Most folds are common to all humans while some are more specific.
The similarities are much greater than the differences.
We are all folded the same way.


Differences often lie in the size, angle and depth the same fold can take among humans.
Early in life, the shape of the skull is very important, the alignment of its parts particularly.
For example, the fold going from the side of the eye to the top of the ears is obviously affected by their respective positions.
Most of the distinctions come from how big the fold has become along its path.
This, in turn, depends on each individual's actions.
The way your nose is twisted, the way your eyes look, the way your eyebrows are formed, ... represent years of nose twitching, eye squinting or worried facial expressions.

Fold complexity

Folds are illustrated here as simple lines.
They are not so on your body.
Each fold is a complex monster with thousands of details.
They are made of coats, each one with a real life history.
A typical fold has hundreds of coats.
They are also far from straight.
Folds multiply, so you may find several parallel folds instead of one when you check on your body.

Early folds

Early folds are the deepest because they were in place before the end of your first year on this planet.
Most were created before your birth.
The folding occurring later in your life will modulate and refold these basic early folds.
They are beneath all other folds.
Still, some may be almost invisible.

Large folds, small folds

New folds keep on appearing all through your life.
They start out tiny, then deepen and widen with time.
In the palm of your hand, the largest, oldest folds are criss-crossed by smaller, newer ones.
But you're only seeing the surface.

Why are the folds so hard to see?

Three main reasons explain why your sight is deceived;

•The skin's wound healing process
paves over them

Your skin considers folds and their crossings as injuries and tries to repair the damage.
The wound healing process coats every hole and crack with fresh epidermis cells to preserve the skin's integrity.

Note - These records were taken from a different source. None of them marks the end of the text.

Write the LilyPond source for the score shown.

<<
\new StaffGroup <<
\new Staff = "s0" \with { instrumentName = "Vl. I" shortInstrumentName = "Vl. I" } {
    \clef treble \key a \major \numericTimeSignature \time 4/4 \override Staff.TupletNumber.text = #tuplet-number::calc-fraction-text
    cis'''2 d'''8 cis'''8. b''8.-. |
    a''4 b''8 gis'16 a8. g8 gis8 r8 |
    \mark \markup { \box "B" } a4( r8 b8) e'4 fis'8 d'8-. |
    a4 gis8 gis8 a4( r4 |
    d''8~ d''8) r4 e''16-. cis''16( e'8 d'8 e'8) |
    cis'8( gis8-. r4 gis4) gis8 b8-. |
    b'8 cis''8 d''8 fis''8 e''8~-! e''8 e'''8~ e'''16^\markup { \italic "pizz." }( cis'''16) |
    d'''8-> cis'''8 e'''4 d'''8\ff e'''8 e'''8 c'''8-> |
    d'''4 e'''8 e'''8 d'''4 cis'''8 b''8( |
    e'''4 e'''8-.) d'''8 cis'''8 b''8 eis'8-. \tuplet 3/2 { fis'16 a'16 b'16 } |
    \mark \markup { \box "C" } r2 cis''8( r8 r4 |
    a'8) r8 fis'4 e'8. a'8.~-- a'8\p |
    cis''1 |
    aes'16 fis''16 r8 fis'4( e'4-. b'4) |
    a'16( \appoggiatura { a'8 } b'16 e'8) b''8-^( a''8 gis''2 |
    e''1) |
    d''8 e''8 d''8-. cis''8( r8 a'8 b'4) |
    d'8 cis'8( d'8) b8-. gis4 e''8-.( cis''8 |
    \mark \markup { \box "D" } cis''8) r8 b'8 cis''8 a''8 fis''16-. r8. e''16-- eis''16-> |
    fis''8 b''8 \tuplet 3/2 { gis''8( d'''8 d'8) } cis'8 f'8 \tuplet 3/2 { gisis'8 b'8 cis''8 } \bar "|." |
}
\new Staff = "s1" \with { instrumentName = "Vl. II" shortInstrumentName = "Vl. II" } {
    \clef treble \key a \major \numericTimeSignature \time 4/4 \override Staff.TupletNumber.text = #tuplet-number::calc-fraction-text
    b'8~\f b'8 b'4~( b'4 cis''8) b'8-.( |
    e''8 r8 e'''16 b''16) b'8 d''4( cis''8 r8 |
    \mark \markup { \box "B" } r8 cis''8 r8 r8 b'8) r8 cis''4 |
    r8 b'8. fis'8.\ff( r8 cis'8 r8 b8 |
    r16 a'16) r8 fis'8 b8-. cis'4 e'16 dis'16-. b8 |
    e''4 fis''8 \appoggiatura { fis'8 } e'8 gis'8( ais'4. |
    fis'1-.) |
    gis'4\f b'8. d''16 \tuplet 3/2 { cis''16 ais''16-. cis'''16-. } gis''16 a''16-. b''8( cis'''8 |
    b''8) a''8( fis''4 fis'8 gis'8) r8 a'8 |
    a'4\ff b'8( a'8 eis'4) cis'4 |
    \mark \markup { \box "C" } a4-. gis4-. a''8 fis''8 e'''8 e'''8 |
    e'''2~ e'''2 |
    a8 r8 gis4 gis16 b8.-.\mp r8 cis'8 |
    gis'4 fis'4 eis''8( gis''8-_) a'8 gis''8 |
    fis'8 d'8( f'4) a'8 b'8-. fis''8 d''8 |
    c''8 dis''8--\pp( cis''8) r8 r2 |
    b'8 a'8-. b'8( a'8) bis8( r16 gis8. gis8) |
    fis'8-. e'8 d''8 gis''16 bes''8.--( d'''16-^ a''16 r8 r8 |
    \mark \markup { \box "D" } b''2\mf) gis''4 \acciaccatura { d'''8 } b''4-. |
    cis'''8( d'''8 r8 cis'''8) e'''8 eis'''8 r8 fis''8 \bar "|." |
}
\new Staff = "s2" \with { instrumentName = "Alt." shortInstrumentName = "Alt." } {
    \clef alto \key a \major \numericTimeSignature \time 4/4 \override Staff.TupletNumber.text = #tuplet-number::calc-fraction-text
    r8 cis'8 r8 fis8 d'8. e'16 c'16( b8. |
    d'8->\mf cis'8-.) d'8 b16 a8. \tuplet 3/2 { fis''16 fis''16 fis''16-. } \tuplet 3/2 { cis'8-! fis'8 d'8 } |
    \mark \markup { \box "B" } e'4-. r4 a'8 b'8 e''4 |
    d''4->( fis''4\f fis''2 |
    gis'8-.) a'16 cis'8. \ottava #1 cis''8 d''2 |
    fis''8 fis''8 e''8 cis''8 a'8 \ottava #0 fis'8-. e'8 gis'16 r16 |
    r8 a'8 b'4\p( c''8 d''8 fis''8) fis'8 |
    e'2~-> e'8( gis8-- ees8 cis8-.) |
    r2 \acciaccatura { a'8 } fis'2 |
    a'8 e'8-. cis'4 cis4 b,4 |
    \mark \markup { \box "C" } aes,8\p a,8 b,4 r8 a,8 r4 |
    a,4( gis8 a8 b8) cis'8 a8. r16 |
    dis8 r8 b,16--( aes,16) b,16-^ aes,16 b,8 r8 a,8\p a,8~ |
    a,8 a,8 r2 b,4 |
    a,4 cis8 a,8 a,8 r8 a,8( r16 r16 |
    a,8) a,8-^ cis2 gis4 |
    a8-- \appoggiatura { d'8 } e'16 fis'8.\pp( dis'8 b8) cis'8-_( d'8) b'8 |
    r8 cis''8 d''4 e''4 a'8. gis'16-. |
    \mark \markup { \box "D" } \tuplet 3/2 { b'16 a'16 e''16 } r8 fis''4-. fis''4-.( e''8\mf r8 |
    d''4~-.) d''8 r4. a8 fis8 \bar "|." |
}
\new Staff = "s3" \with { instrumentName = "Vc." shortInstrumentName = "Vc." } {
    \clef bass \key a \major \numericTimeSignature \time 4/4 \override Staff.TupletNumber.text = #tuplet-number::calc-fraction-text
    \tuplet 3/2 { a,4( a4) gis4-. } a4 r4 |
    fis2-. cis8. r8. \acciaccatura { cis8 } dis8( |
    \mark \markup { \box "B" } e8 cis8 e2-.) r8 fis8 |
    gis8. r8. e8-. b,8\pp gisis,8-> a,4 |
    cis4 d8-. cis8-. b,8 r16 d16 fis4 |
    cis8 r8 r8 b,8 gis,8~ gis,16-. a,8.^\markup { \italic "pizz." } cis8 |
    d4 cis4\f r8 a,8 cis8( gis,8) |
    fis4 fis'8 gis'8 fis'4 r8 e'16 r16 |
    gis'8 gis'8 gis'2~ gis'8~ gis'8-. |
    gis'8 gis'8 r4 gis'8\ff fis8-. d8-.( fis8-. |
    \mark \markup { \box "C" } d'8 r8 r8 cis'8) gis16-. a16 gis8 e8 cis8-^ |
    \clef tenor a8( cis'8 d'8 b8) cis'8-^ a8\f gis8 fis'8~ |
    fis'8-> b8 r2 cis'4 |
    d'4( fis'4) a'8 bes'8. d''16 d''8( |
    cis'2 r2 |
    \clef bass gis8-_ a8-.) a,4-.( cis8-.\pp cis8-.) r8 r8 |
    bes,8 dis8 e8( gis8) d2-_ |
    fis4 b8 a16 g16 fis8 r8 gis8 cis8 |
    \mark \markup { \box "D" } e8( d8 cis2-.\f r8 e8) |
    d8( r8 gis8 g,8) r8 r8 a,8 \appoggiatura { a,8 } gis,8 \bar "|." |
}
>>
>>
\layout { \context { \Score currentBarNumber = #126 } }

•All you see are the seams

Folds and their crossings keep on growing and become huge intra-cutaneous structures.
They do this by deepening and bringing more and more skin into them.
Their entire mass is beneath the surface and from the outside, all you can see is a simple seam.

Seam seen from outside and inside
Seam on a coat
seen from
  Same seam
seen from

•It's all epidermis

Most of the folding is hard to distinguish, because it is made of epidermis over epidermis.
A very tight seam, with no stitches, with perfect color matching is not easy to detect.
Even a microscope would only reveal patterns of epidermis cells.
To your ultra-sensitive nails and fingertips though, the folds are like mountains and canyons.

Fold types

•Location specific
•Posture dependent
•Action dependent
•Expression dependent

Several folds follow a vertical-horizontal grid.